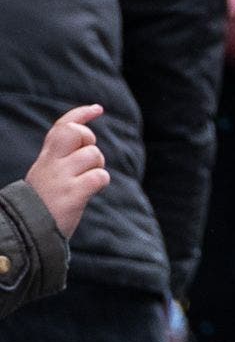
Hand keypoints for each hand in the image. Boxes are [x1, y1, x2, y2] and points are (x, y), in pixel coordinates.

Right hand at [21, 106, 104, 237]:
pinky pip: (98, 176)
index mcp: (46, 159)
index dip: (80, 115)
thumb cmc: (42, 205)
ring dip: (97, 167)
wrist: (26, 232)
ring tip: (84, 182)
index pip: (62, 127)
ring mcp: (60, 178)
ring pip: (93, 155)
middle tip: (86, 160)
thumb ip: (61, 160)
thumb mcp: (47, 176)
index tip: (98, 109)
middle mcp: (50, 164)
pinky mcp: (71, 194)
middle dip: (89, 140)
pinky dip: (100, 182)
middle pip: (75, 132)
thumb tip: (87, 144)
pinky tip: (90, 192)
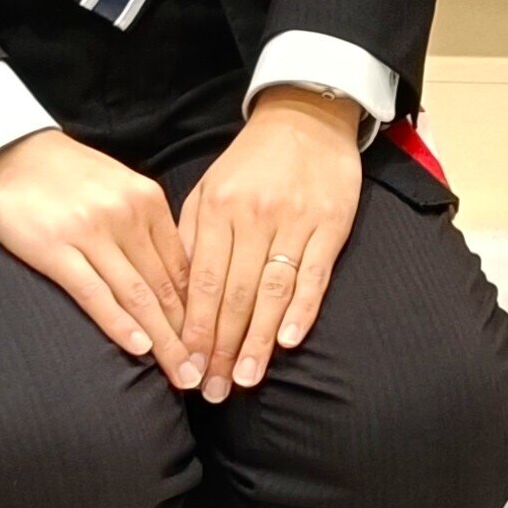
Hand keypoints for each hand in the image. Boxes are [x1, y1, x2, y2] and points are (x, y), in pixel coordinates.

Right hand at [0, 127, 198, 387]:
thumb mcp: (119, 188)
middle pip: (166, 287)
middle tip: (203, 373)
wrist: (6, 151)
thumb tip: (174, 275)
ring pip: (138, 295)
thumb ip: (147, 226)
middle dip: (188, 335)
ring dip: (163, 340)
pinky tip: (139, 348)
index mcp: (148, 201)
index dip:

#### REQUIRED WORK
Repeat the listing above word for word. Do not include the pictures.

#### PROBLEM SOLUTION
Hand keypoints for each hand in the image. Boxes are [x1, y1, x2, y2] and points are (x, y), in pixel coordinates.

Right hand at [21, 106, 104, 237]:
pinky pip: (98, 176)
index mcp: (46, 159)
index dip: (80, 115)
thumb cmc: (42, 205)
ring dip: (97, 167)
wrist: (26, 232)
ring tip: (84, 182)
index pip: (62, 127)
ring mcp: (60, 178)
ring pip: (93, 155)
middle tip: (86, 160)
thumb ip: (61, 160)
thumb mcp: (47, 176)
index tip: (98, 109)
middle mcp: (50, 164)
pinky mcp: (71, 194)
middle dip: (89, 140)
pinky dip: (100, 182)
middle pip: (75, 132)
thumb tip: (87, 144)
pinky tip: (90, 192)
Hand keypoints for each hand in the image. Boxes are [x1, y1, x2, y2] and points are (x, y), in pixel coordinates.

Right hand at [0, 127, 198, 387]:
thumb mcp: (119, 188)
middle pip: (166, 287)
middle tip: (203, 373)
wrist: (6, 151)
thumb tip: (174, 275)
ring pip: (138, 295)
thumb ip: (147, 226)
middle dip: (188, 335)
ring dip: (163, 340)
pinky tip: (139, 348)
index mcp: (148, 201)
index dip:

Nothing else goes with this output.